### Work order
The following data needs to be repeated exactly, with all images excluded.

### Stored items
────────

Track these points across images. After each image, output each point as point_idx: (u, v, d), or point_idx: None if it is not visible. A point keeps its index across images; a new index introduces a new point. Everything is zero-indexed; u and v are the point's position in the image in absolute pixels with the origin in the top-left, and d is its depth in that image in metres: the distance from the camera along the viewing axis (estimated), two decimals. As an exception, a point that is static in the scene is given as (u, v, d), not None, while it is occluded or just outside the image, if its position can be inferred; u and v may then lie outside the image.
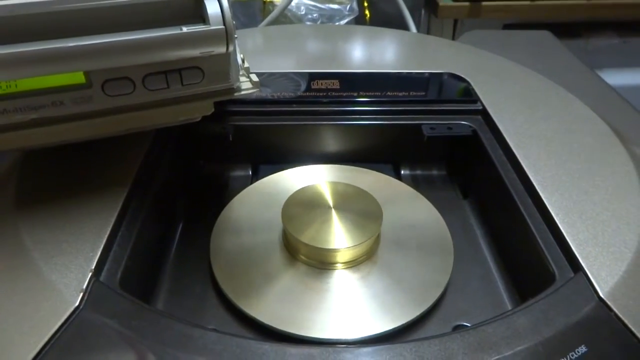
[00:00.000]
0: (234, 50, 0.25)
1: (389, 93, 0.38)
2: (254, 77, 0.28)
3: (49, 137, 0.25)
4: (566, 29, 0.82)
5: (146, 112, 0.26)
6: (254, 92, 0.28)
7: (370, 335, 0.25)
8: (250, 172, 0.38)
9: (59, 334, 0.21)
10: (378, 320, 0.26)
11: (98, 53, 0.22)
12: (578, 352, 0.20)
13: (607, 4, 0.81)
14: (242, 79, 0.28)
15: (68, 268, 0.23)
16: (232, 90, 0.27)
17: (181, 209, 0.35)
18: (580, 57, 0.55)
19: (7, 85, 0.22)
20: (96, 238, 0.25)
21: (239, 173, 0.38)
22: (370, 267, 0.29)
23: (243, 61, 0.29)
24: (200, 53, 0.23)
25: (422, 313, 0.27)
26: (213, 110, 0.28)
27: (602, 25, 0.89)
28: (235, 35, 0.25)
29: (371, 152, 0.38)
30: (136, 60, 0.23)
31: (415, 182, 0.37)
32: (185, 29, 0.22)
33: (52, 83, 0.23)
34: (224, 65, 0.25)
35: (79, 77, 0.23)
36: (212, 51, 0.23)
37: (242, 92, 0.27)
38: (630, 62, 0.89)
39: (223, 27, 0.23)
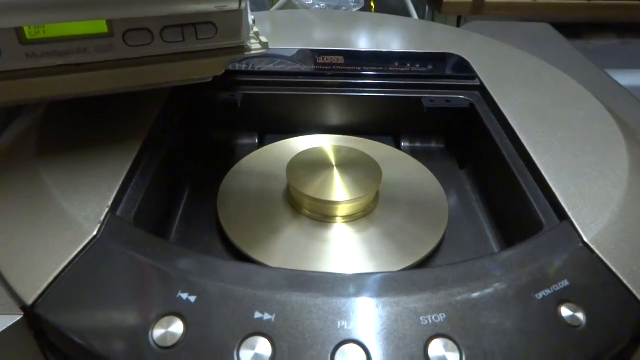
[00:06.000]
0: (246, 8, 0.27)
1: (391, 68, 0.39)
2: (264, 39, 0.30)
3: (72, 86, 0.27)
4: (567, 29, 0.84)
5: (162, 66, 0.27)
6: (263, 52, 0.29)
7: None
8: (257, 141, 0.40)
9: (78, 258, 0.22)
10: (372, 269, 0.28)
11: (120, 2, 0.23)
12: (561, 285, 0.22)
13: (607, 5, 0.83)
14: (252, 40, 0.30)
15: (86, 204, 0.25)
16: (243, 48, 0.29)
17: (189, 170, 0.36)
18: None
19: (36, 31, 0.24)
20: (112, 181, 0.26)
21: (245, 141, 0.40)
22: (368, 223, 0.30)
23: (254, 22, 0.30)
24: (215, 7, 0.25)
25: (415, 264, 0.28)
26: (224, 70, 0.30)
27: (602, 26, 0.91)
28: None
29: (373, 124, 0.40)
30: (155, 11, 0.24)
31: (414, 154, 0.39)
32: (202, -17, 0.24)
33: (78, 31, 0.25)
34: (236, 22, 0.27)
35: (102, 27, 0.25)
36: (226, 6, 0.25)
37: (252, 52, 0.29)
38: (629, 64, 0.90)
39: (237, -18, 0.25)
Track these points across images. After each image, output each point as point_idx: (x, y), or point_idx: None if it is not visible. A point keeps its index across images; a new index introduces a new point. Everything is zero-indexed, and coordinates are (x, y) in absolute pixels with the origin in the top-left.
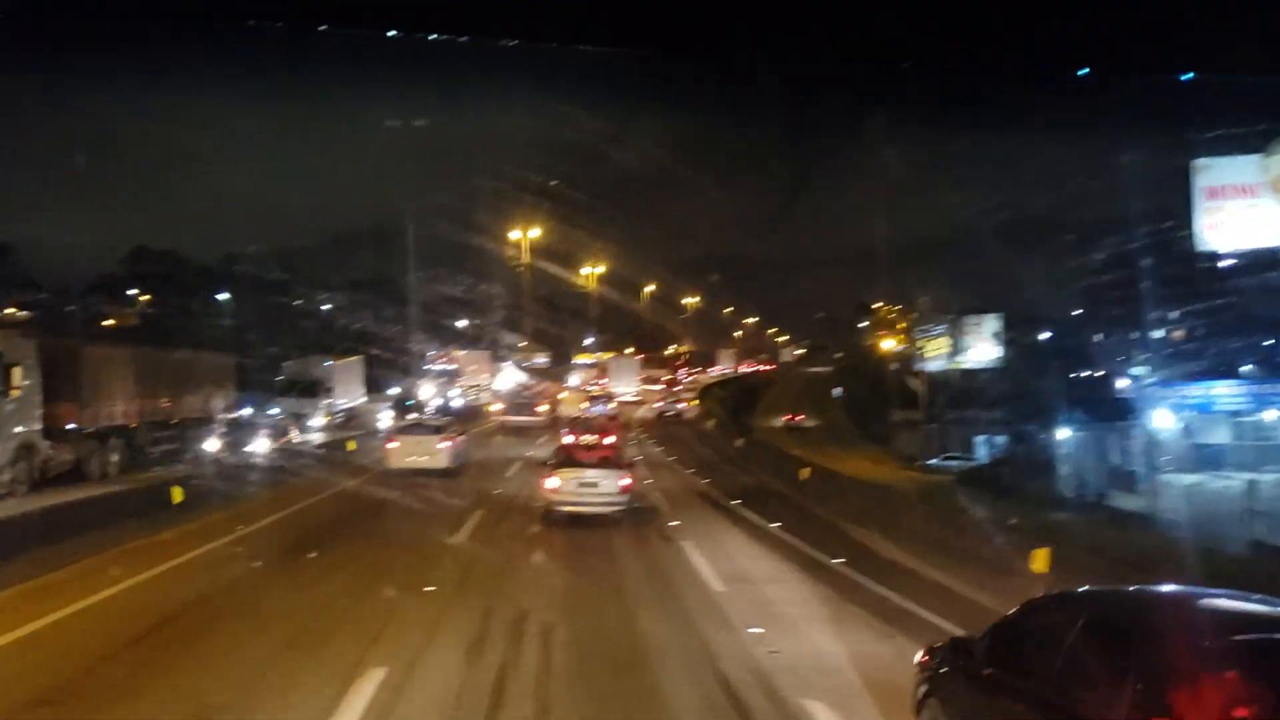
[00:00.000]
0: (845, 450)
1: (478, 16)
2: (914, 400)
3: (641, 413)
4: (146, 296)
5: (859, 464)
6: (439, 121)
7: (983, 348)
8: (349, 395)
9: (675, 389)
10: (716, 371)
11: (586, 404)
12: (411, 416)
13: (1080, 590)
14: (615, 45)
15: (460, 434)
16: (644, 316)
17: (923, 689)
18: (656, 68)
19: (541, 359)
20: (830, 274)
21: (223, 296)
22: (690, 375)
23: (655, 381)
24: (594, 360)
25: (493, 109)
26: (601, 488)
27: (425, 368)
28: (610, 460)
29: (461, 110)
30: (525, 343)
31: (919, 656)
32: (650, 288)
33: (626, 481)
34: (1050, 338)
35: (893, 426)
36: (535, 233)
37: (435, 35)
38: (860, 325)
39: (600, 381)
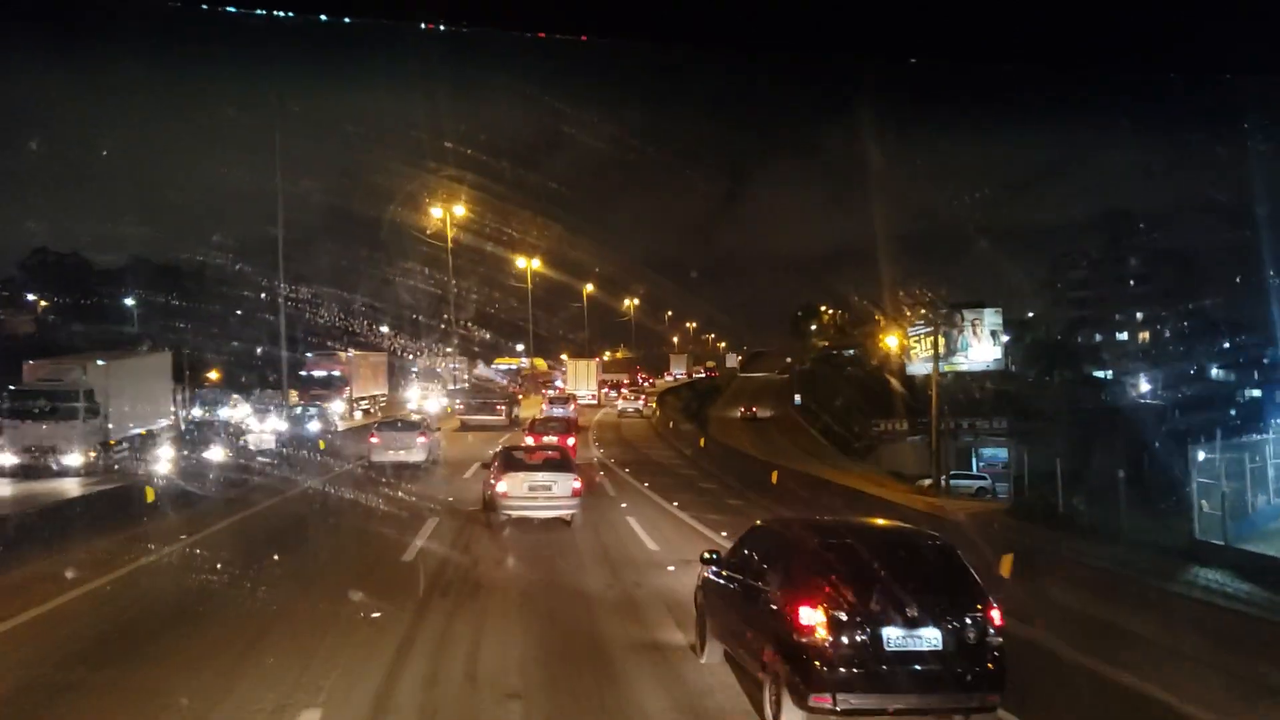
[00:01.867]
0: (827, 465)
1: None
2: (891, 408)
3: (600, 416)
4: (44, 302)
5: (854, 482)
6: (356, 111)
7: (981, 347)
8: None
9: (635, 392)
10: (670, 377)
11: (546, 406)
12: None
13: (775, 519)
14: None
15: (436, 430)
16: (584, 321)
17: (697, 583)
18: (601, 63)
19: (502, 366)
20: (766, 280)
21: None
22: (647, 380)
23: (614, 385)
24: (516, 365)
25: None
26: (554, 490)
27: (301, 373)
28: (561, 462)
29: (383, 102)
30: (452, 347)
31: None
32: (589, 289)
33: (578, 484)
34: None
35: (876, 438)
36: (463, 231)
37: (350, 18)
38: (813, 328)
39: (558, 385)
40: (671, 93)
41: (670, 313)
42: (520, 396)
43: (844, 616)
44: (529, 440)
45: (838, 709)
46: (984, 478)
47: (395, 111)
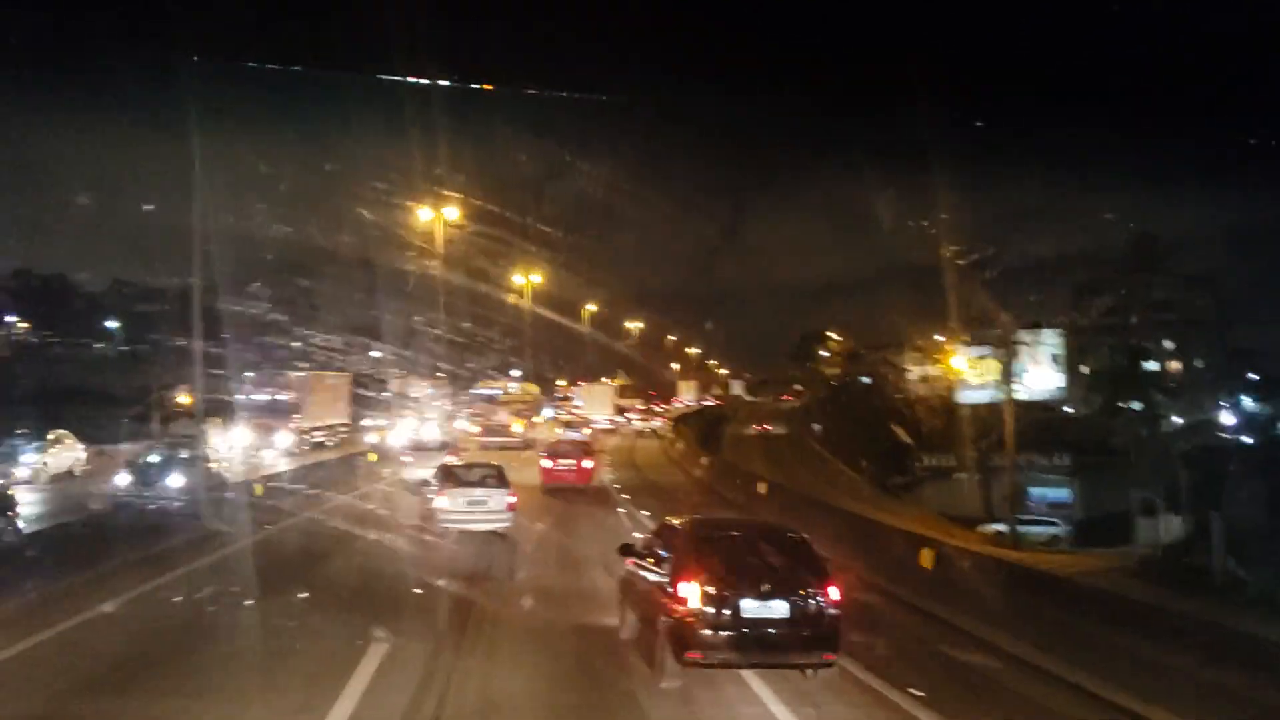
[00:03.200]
0: (867, 504)
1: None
2: (930, 441)
3: (615, 441)
4: (26, 324)
5: (912, 526)
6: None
7: (1040, 373)
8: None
9: (650, 415)
10: (680, 404)
11: (561, 430)
12: None
13: (680, 517)
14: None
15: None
16: (584, 344)
17: (621, 573)
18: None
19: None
20: (765, 308)
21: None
22: (661, 405)
23: (629, 411)
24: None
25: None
26: (489, 505)
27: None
28: (496, 479)
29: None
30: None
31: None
32: (592, 310)
33: (512, 499)
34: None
35: (919, 475)
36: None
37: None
38: (823, 354)
39: (574, 409)
40: (668, 127)
41: (674, 337)
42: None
43: (712, 591)
44: (544, 463)
45: (705, 663)
46: (1055, 522)
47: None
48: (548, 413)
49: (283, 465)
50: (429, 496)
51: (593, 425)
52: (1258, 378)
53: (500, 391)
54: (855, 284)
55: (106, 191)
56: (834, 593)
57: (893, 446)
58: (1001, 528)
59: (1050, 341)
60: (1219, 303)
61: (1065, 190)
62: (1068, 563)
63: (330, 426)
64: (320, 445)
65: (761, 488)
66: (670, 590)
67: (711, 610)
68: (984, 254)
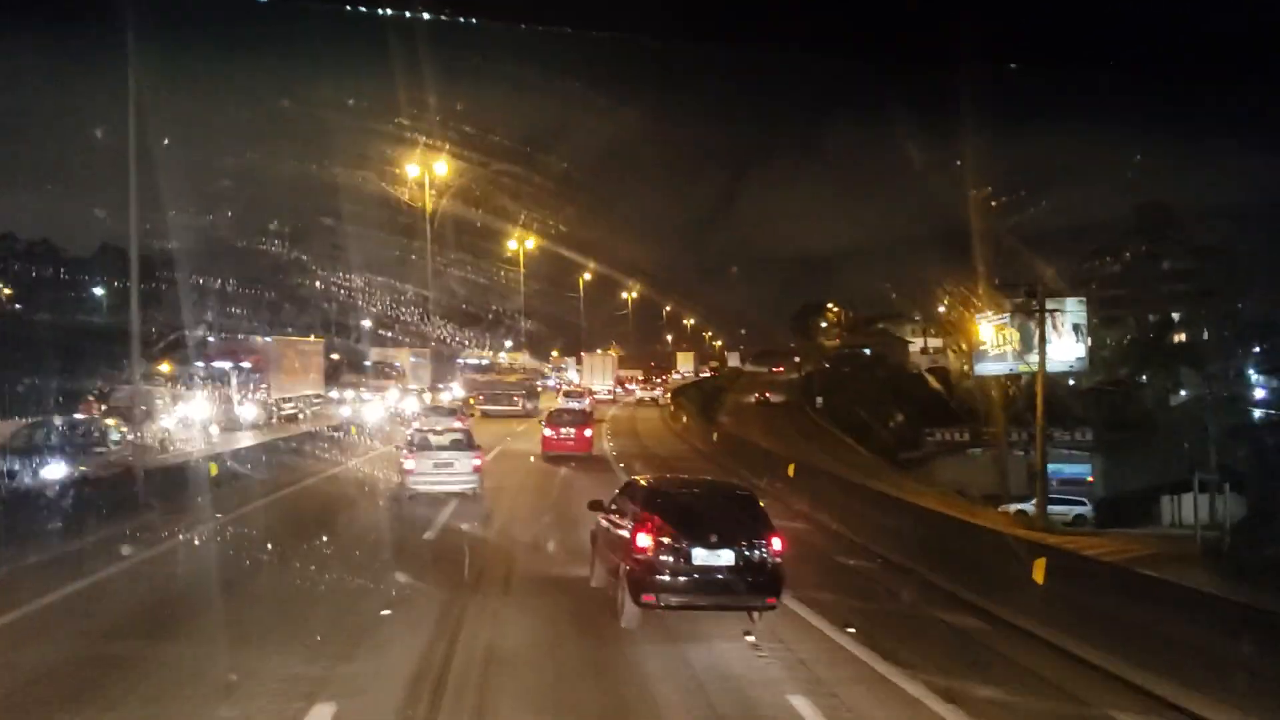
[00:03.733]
0: (881, 480)
1: None
2: (939, 414)
3: (615, 411)
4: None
5: (933, 503)
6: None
7: (1062, 344)
8: None
9: (650, 384)
10: (678, 375)
11: (561, 399)
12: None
13: (643, 477)
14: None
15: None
16: (581, 312)
17: (592, 527)
18: (602, 57)
19: (472, 360)
20: (762, 278)
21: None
22: (661, 376)
23: (629, 381)
24: (489, 360)
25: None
26: (456, 468)
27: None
28: (464, 443)
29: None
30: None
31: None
32: (586, 277)
33: (478, 462)
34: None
35: (930, 450)
36: (449, 218)
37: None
38: (822, 325)
39: (574, 380)
40: (669, 91)
41: (669, 307)
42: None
43: (666, 541)
44: (546, 432)
45: (659, 605)
46: (1082, 501)
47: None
48: (549, 382)
49: (247, 440)
50: (400, 461)
51: (594, 395)
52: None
53: (487, 360)
54: (855, 255)
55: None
56: (776, 543)
57: (900, 420)
58: (1025, 507)
59: (1072, 310)
60: (1232, 273)
61: (1081, 157)
62: (1107, 547)
63: (304, 398)
64: (293, 418)
65: (789, 470)
66: (629, 540)
67: (665, 558)
68: (1013, 201)
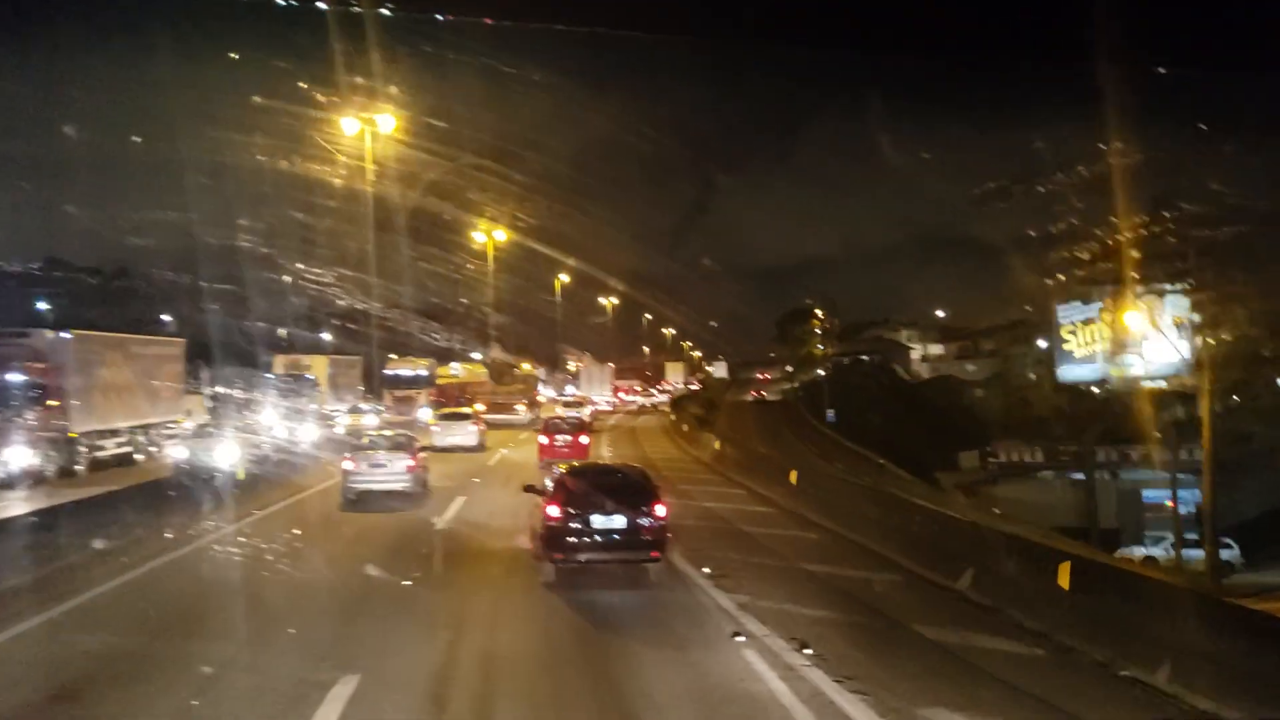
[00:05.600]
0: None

────────

### Written solution
Track these points across images. After each image, output each point as point_idx: (u, v, d), or point_idx: None if it is not visible. A point keeps its index across images; a new index introduces a new point. Everything is zero-indexed; u and v are the point's position in the image in absolute pixels with the origin in the top-left, and d is its depth in that image in metres: the distance from the camera along the viewing axis (estimated), two decimals. As an exception, a point that is static in the scene is given as (u, v, d), not None, while it is occluded or just outside the image, if its position can be inferred; u and v may then lie outside the image.
[00:00.000]
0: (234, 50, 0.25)
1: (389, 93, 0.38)
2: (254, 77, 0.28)
3: (49, 137, 0.25)
4: (566, 29, 0.82)
5: (146, 112, 0.26)
6: (254, 92, 0.28)
7: (370, 335, 0.25)
8: (250, 172, 0.38)
9: (59, 334, 0.21)
10: (378, 320, 0.26)
11: (98, 53, 0.22)
12: (578, 352, 0.20)
13: (607, 4, 0.81)
14: (242, 79, 0.28)
15: (68, 268, 0.23)
16: (232, 90, 0.27)
17: (181, 209, 0.35)
18: (580, 57, 0.55)
19: (7, 85, 0.22)
20: (96, 238, 0.25)
21: (239, 173, 0.38)
22: (370, 267, 0.29)
23: (243, 61, 0.29)
24: (200, 53, 0.23)
25: (422, 313, 0.27)
26: (213, 110, 0.28)
27: (602, 25, 0.89)
28: (235, 35, 0.25)
29: (371, 152, 0.38)
30: (136, 60, 0.23)
31: (415, 182, 0.37)
32: (185, 29, 0.22)
33: (52, 83, 0.23)
34: (224, 65, 0.25)
35: (79, 77, 0.23)
36: (212, 51, 0.23)
37: (242, 92, 0.27)
38: (630, 62, 0.89)
39: (223, 27, 0.23)
[00:06.000]
0: (246, 8, 0.27)
1: (391, 68, 0.39)
2: (264, 39, 0.30)
3: (72, 86, 0.27)
4: (567, 29, 0.84)
5: (162, 66, 0.27)
6: (263, 52, 0.29)
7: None
8: (257, 141, 0.40)
9: (78, 258, 0.22)
10: (372, 269, 0.28)
11: (120, 2, 0.23)
12: (561, 285, 0.22)
13: (607, 5, 0.83)
14: (252, 40, 0.30)
15: (86, 204, 0.25)
16: (243, 48, 0.29)
17: (189, 170, 0.36)
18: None
19: (36, 31, 0.24)
20: (112, 181, 0.26)
21: (245, 141, 0.40)
22: (368, 223, 0.30)
23: (254, 22, 0.30)
24: (215, 7, 0.25)
25: (415, 264, 0.28)
26: (224, 70, 0.30)
27: (602, 26, 0.91)
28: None
29: (373, 124, 0.40)
30: (155, 11, 0.24)
31: (414, 154, 0.39)
32: (202, -17, 0.24)
33: (78, 31, 0.25)
34: (236, 22, 0.27)
35: (102, 27, 0.25)
36: (226, 6, 0.25)
37: (252, 52, 0.29)
38: (629, 64, 0.90)
39: (237, -18, 0.25)
Track these points across images. After each image, output each point as point_idx: (x, y), or point_idx: None if it is not visible. A point keeps its index across images; a new index introduces a new point. Everything is zero-indexed, and coordinates are (x, y) in absolute pixels with the origin in the top-left.
[00:00.000]
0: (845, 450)
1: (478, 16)
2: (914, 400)
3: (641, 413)
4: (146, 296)
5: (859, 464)
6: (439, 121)
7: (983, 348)
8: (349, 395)
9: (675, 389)
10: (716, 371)
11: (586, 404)
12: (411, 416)
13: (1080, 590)
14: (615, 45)
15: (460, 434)
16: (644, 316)
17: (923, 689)
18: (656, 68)
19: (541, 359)
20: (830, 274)
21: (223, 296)
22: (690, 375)
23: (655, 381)
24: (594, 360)
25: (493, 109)
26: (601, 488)
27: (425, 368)
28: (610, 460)
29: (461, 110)
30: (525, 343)
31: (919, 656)
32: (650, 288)
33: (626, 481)
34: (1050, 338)
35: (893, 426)
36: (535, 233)
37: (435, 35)
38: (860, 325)
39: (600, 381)
[00:01.867]
0: (827, 465)
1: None
2: (891, 408)
3: (600, 416)
4: (44, 302)
5: (854, 482)
6: (356, 111)
7: (981, 347)
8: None
9: (635, 392)
10: (670, 377)
11: (546, 406)
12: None
13: (775, 519)
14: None
15: (436, 430)
16: (584, 321)
17: (697, 583)
18: (601, 63)
19: (502, 366)
20: (766, 280)
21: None
22: (647, 380)
23: (614, 385)
24: (516, 365)
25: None
26: (554, 490)
27: (301, 373)
28: (561, 462)
29: (383, 102)
30: (452, 347)
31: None
32: (589, 289)
33: (578, 484)
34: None
35: (876, 438)
36: (463, 231)
37: (350, 18)
38: (813, 328)
39: (558, 385)
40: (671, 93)
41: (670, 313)
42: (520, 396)
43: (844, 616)
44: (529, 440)
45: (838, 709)
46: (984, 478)
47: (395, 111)
[00:03.200]
0: (867, 504)
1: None
2: (930, 441)
3: (615, 441)
4: (26, 324)
5: (912, 526)
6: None
7: (1040, 373)
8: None
9: (650, 415)
10: (680, 404)
11: (561, 430)
12: None
13: (680, 517)
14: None
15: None
16: (584, 344)
17: (621, 573)
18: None
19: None
20: (765, 308)
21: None
22: (661, 405)
23: (629, 411)
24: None
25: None
26: (489, 505)
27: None
28: (496, 479)
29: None
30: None
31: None
32: (592, 310)
33: (512, 499)
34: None
35: (919, 475)
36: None
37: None
38: (823, 354)
39: (574, 409)
40: (668, 127)
41: (674, 337)
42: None
43: (712, 591)
44: (544, 463)
45: (705, 663)
46: (1055, 522)
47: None
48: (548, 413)
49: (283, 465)
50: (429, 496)
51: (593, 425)
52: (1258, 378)
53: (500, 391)
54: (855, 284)
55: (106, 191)
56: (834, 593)
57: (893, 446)
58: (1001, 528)
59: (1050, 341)
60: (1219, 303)
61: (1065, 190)
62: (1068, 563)
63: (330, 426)
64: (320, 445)
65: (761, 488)
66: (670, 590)
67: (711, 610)
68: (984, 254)
[00:03.733]
0: (881, 480)
1: None
2: (939, 414)
3: (615, 411)
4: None
5: (933, 503)
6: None
7: (1062, 344)
8: None
9: (650, 384)
10: (678, 375)
11: (561, 399)
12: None
13: (643, 477)
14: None
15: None
16: (581, 312)
17: (592, 527)
18: (602, 57)
19: (472, 360)
20: (762, 278)
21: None
22: (661, 376)
23: (629, 381)
24: (489, 360)
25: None
26: (456, 468)
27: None
28: (464, 443)
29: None
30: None
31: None
32: (586, 277)
33: (478, 462)
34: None
35: (930, 450)
36: (449, 218)
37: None
38: (822, 325)
39: (574, 380)
40: (669, 91)
41: (669, 307)
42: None
43: (666, 541)
44: (546, 432)
45: (659, 605)
46: (1082, 501)
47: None
48: (549, 382)
49: (247, 440)
50: (400, 461)
51: (594, 395)
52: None
53: (487, 360)
54: (855, 255)
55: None
56: (776, 543)
57: (900, 420)
58: (1025, 507)
59: (1072, 310)
60: (1232, 273)
61: (1081, 157)
62: (1107, 547)
63: (304, 398)
64: (293, 418)
65: (789, 470)
66: (629, 540)
67: (665, 558)
68: (1013, 201)
[00:05.600]
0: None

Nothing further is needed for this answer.